(Gathered data)
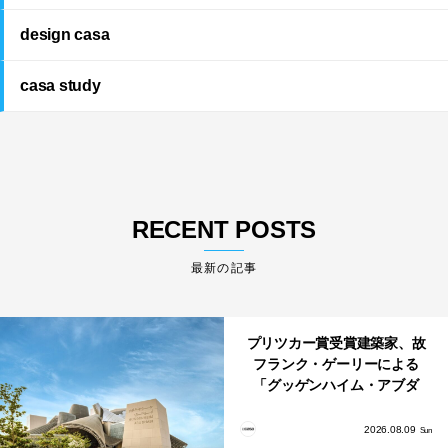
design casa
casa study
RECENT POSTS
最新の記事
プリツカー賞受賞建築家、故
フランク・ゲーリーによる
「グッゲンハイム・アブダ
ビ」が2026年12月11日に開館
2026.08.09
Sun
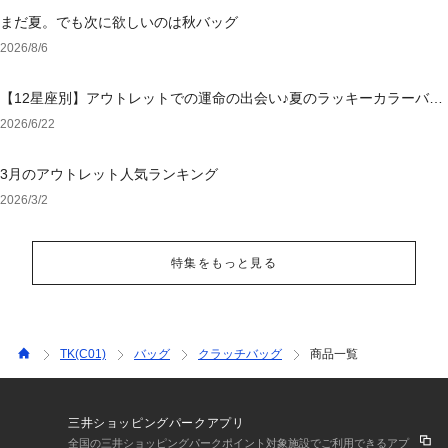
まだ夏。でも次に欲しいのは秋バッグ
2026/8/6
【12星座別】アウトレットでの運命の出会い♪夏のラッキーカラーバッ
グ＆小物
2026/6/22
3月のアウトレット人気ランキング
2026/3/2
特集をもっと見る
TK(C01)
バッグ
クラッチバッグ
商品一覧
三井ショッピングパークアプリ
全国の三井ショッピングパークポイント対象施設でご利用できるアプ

---

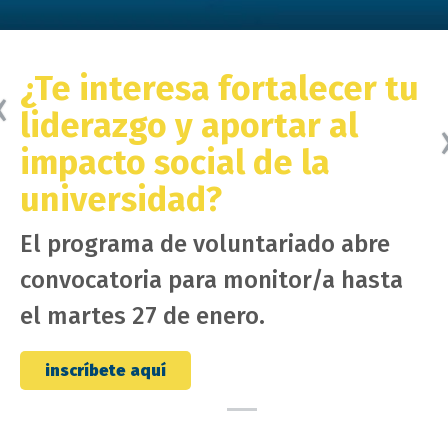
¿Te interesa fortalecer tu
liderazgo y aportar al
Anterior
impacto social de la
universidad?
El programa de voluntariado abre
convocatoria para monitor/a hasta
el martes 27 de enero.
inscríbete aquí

EXERCISE BRIEF:
Could you return, unchanged, the lines from the one containing "まだ夏。でも次に欲しいのは秋バッグ" through the one containing "全国の三井ショッピングパークポイント対象施設でご利用できるアプ", including both of those lines?

RESPONSE:
まだ夏。でも次に欲しいのは秋バッグ
2026/8/6
【12星座別】アウトレットでの運命の出会い♪夏のラッキーカラーバッ
グ＆小物
2026/6/22
3月のアウトレット人気ランキング
2026/3/2
特集をもっと見る
TK(C01)
バッグ
クラッチバッグ
商品一覧
三井ショッピングパークアプリ
全国の三井ショッピングパークポイント対象施設でご利用できるアプ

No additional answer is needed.